### EXERCISE
Can you carry the email thread about rdist timing out forward from its last line, "1. Even if there is a timeout, shouldn't the job/process exit?"

### PAGE EXTRACT

####

Quoting "Steven R. Gerber" <open...@gerber-systems.com>:

> On 3/24/2011 4:33 PM, richardtoo...@paradise.net.nz wrote:
> > Quoting "Steven R. Gerber" <open...@gerber-systems.com>:
> > 
> >> On 3/24/2011 2:36 PM, richardtoo...@paradise.net.nz wrote:
> >>> Quoting "Steven R. Gerber" <open...@gerber-systems.com>:
> >>>
> >>>> -------- Original Message --------
> >>>> Subject: Re: rdist times out but will not die
> >>>> Date: Thu, 24 Mar 2011 21:49:01 +1300
> >>>> From: Richard Toohey <richardtoo...@paradise.net.nz>
> >>>> To: Steven R. Gerber <sger...@gerber-systems.com>
> >>>> CC: t...@openbsd.org
> >>>>
> >>>> On 24/03/2011, at 4:06 PM, Steven R. Gerber wrote:
> >>>>
> >>>>> On 3/20/2011 2:07 PM, Steven R. Gerber wrote:
> >>>>>> I want to do local/remote mirror/backup (or should that be
> >>>> local-mirror
> >>>>>> / offsite-backup).
> >>>>>> So a two-part question:
> >>>>>> 1.     Even if there is a timeout, shouldn't the job/process exit?

####

### EXTRACTED INFORMATION
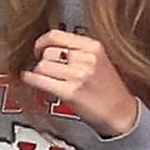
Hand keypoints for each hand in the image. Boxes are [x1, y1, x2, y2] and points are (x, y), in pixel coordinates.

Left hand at [21, 29, 137, 136]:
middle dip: (41, 60)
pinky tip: (28, 79)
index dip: (42, 42)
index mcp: (93, 46)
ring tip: (42, 77)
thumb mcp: (99, 60)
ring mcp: (79, 75)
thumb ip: (77, 50)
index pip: (56, 35)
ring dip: (37, 72)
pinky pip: (40, 80)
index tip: (39, 48)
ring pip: (42, 65)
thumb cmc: (108, 90)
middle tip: (43, 67)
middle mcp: (87, 58)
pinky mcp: (71, 92)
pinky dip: (30, 79)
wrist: (121, 114)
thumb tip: (47, 46)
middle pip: (48, 51)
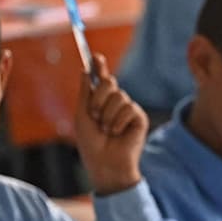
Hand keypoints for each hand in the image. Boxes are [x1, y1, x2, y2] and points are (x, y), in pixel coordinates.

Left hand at [73, 55, 148, 194]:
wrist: (105, 164)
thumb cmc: (91, 144)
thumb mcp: (82, 115)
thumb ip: (85, 92)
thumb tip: (85, 70)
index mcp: (100, 101)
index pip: (101, 79)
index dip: (99, 66)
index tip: (95, 56)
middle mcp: (115, 102)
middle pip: (110, 82)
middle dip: (99, 98)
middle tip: (94, 115)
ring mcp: (128, 109)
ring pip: (119, 96)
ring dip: (107, 114)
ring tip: (106, 130)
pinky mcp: (139, 117)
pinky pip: (129, 108)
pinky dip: (119, 122)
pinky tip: (117, 134)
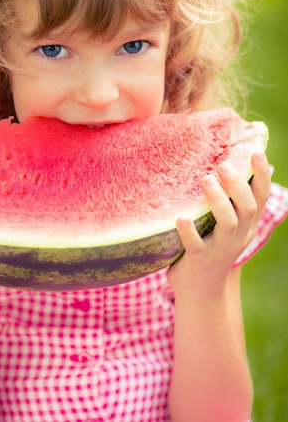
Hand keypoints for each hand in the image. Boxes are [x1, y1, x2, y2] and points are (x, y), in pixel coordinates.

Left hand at [167, 152, 270, 295]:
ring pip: (227, 223)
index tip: (256, 152)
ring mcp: (220, 249)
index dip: (261, 175)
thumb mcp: (226, 225)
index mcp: (246, 224)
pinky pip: (196, 245)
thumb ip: (228, 201)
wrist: (201, 292)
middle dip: (237, 185)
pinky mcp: (199, 260)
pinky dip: (189, 231)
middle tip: (223, 164)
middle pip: (247, 207)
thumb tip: (225, 162)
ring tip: (206, 180)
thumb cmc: (211, 246)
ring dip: (218, 201)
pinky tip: (181, 218)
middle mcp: (238, 236)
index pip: (260, 196)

####

### RESULT OF THIS TASK
> >>>>>>
> >>>> *************************************************************
> >>>> ****************
> >>>> *
> >>>>>> rdist@thedump: thedump: /mnt/mirror2/public/read_only/movies:
> >> chown
> >>>> from
> >>>>>> rdist:operator to cdripper:operator
> >>>>>> rdist@thedump: thedump:
> >>>>>>
> /mnt/mirror2/public/read_only/movies/The_Thomas_Crown_Affair_1999:
> >>>> chown
> >>>>>> from rdist:operator to root:operator
> >>>>>> rdist@thedump:
> >>>>>>
> >>>> /mnt/stripe2/public/read_only/movies/The_Thomas_Crow
> >>>> n_Affair_1999/THOMAS_CROW
> >>>> N_AFFAIR_16X9.md5:
> >>>>>> updating
> >>>>>> rdist@thedump:
> >>>>>>
> >>>> /mnt/stripe2/public/read_only/movies/The_Thomas_Crow
> >>>> n_Affair_1999/THOMAS_CROW
> >>>> N_AFFAIR_16X9.iso:
> >>>>>> installing
> >>>>>> rdist@thedump: LOCAL ERROR: Response time out
> >>>>>> rdist@thedump: updating of rdist@thedump finished
> >>>>>> $ ps -ax|grep rdist
> >>>>>> 26025 ?? I 0:00.00 tee /var/log/rdist/2011-03-20
> >>>>>> 11059 ?? I 0:00.01 rdist -f /etc/Distfile
> >>>>>> 28446 ?? I 0:22.99 rdist: update rdist@thedump (rdist)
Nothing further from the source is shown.